### Assignment
Among the entries below, find every line that contains the string "için", then copy it.

### Supplied records
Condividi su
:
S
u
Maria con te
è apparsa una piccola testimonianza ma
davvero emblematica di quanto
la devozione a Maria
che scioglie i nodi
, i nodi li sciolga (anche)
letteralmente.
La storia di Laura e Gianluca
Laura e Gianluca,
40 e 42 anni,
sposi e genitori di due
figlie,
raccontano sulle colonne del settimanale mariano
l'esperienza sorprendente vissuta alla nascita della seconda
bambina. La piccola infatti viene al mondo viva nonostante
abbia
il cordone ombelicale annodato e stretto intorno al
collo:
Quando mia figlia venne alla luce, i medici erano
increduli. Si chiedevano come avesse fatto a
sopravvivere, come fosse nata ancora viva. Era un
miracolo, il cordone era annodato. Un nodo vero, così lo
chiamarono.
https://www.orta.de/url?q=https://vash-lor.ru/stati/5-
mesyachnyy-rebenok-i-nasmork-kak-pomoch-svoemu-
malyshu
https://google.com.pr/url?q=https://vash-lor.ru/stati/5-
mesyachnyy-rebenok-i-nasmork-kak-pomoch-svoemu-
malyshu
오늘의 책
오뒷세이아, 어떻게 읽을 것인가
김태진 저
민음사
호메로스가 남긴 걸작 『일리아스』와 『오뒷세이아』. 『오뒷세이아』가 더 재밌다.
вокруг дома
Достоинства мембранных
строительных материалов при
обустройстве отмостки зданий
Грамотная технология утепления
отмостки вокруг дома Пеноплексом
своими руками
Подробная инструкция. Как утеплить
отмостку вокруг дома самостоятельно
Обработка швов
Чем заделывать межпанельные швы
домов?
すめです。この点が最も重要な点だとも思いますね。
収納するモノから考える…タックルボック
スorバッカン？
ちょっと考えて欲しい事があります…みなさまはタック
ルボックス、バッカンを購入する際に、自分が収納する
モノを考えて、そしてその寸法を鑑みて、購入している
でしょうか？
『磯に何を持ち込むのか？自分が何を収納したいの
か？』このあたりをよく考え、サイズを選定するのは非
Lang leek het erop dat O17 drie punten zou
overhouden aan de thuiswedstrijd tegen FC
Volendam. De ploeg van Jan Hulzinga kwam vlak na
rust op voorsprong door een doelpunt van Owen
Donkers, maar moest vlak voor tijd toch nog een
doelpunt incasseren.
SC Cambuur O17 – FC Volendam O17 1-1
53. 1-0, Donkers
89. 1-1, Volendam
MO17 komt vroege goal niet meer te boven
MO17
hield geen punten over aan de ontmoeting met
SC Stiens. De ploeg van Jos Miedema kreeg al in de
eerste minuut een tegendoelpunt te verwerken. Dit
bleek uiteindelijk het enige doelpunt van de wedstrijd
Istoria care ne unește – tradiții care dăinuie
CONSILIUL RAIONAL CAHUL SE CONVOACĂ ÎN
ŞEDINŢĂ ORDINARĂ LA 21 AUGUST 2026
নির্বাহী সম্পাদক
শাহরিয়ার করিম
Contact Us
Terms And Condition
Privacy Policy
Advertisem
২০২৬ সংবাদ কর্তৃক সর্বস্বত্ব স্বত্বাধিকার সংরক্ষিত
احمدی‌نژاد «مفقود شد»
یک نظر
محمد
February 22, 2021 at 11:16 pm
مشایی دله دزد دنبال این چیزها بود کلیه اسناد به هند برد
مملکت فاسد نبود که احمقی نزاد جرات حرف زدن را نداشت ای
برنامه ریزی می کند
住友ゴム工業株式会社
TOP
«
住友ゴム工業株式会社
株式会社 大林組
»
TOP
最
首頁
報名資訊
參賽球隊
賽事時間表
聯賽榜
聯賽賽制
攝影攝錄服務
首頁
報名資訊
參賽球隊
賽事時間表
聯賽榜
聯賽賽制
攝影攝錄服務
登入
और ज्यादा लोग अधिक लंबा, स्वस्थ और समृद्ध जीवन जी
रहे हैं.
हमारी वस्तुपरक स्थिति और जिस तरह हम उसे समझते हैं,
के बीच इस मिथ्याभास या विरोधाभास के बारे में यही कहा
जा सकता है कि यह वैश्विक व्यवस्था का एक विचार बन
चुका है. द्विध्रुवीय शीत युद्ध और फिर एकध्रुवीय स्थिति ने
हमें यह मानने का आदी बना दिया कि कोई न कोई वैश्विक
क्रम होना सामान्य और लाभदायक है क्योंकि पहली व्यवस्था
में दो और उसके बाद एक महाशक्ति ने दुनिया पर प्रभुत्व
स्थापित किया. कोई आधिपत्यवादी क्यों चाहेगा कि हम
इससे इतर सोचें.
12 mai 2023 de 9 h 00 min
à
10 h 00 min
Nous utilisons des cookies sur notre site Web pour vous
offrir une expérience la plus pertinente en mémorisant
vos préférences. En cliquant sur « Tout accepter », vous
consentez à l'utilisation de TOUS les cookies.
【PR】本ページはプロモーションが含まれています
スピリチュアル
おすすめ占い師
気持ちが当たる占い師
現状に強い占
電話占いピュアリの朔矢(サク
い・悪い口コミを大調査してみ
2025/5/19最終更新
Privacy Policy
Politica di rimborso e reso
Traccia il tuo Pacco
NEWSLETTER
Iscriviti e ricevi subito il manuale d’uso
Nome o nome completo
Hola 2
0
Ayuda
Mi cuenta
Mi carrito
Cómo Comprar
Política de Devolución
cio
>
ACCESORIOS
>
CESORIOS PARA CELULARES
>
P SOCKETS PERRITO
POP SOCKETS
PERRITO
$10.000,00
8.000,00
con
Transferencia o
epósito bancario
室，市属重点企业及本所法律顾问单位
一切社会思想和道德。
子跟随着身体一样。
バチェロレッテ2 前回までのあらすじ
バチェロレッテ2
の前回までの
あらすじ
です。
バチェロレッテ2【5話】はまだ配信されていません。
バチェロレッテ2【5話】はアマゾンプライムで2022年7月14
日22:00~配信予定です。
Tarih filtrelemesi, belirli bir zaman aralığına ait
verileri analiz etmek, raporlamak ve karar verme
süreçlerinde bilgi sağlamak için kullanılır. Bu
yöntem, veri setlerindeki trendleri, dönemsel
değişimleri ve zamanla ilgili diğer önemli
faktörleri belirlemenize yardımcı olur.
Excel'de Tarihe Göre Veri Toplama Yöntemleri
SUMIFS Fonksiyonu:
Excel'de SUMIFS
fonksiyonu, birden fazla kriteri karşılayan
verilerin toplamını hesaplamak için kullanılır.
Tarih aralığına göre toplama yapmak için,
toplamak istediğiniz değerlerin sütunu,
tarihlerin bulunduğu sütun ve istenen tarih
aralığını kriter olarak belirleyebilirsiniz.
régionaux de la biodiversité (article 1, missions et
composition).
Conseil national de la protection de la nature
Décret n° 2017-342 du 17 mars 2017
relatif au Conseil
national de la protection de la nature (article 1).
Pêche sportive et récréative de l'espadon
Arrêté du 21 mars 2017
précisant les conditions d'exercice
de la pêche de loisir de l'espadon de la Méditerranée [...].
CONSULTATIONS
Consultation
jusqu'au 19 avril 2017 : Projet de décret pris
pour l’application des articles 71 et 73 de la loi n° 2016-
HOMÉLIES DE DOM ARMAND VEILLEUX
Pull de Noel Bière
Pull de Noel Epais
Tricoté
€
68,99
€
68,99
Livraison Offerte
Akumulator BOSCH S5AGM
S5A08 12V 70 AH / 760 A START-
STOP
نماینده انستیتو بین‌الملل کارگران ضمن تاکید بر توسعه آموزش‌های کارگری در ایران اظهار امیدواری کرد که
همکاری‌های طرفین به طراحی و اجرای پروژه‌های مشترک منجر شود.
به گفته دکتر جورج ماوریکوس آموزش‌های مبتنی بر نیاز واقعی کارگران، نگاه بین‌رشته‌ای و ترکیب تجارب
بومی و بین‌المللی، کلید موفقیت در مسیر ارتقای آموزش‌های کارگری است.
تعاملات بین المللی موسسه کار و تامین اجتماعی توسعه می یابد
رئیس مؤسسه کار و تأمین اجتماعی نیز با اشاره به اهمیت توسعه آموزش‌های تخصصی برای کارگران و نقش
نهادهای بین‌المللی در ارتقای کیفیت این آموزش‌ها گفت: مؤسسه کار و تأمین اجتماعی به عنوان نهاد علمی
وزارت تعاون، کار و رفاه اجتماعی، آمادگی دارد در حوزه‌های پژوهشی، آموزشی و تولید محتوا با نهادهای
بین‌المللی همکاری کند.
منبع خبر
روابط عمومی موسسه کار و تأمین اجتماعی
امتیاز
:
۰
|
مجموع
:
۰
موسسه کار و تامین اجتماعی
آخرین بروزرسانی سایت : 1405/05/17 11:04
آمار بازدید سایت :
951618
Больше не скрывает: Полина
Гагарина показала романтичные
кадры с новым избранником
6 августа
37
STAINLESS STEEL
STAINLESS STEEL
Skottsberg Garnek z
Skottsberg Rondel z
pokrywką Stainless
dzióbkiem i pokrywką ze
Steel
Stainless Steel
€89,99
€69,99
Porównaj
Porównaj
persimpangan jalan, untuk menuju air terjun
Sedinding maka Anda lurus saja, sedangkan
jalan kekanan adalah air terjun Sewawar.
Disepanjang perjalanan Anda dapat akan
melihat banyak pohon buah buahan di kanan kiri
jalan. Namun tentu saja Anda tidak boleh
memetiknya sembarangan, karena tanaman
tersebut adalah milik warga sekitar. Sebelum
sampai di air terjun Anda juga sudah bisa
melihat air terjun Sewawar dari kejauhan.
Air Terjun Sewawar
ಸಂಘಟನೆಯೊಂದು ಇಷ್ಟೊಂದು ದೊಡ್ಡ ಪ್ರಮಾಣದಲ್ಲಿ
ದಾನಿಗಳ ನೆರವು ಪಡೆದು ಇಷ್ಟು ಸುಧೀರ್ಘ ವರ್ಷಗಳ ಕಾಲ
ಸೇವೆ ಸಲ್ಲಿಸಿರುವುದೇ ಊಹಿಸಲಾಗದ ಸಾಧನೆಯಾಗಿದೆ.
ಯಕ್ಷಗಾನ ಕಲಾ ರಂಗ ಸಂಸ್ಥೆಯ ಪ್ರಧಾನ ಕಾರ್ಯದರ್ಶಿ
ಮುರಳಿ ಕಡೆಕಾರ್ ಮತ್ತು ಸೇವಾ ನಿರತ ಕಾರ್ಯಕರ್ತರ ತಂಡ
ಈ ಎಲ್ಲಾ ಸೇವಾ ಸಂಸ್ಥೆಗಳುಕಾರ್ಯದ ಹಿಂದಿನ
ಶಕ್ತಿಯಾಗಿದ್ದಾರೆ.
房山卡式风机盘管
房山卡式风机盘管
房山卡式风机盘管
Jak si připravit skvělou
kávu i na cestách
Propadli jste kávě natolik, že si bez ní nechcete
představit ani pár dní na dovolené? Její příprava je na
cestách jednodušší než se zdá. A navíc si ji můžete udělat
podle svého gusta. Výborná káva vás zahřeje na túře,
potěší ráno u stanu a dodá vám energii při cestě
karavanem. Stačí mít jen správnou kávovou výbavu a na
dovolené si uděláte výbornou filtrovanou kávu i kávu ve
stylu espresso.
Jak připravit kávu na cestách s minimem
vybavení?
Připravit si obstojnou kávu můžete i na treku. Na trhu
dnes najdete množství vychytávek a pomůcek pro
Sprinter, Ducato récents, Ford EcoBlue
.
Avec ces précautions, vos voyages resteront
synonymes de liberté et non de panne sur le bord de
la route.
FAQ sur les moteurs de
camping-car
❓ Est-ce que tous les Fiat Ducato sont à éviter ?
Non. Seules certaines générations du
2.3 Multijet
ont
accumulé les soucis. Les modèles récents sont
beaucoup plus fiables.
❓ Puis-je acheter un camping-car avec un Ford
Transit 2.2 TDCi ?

### Task result
süreçlerinde bilgi sağlamak için kullanılır. Bu
verilerin toplamını hesaplamak için kullanılır.
Tarih aralığına göre toplama yapmak için,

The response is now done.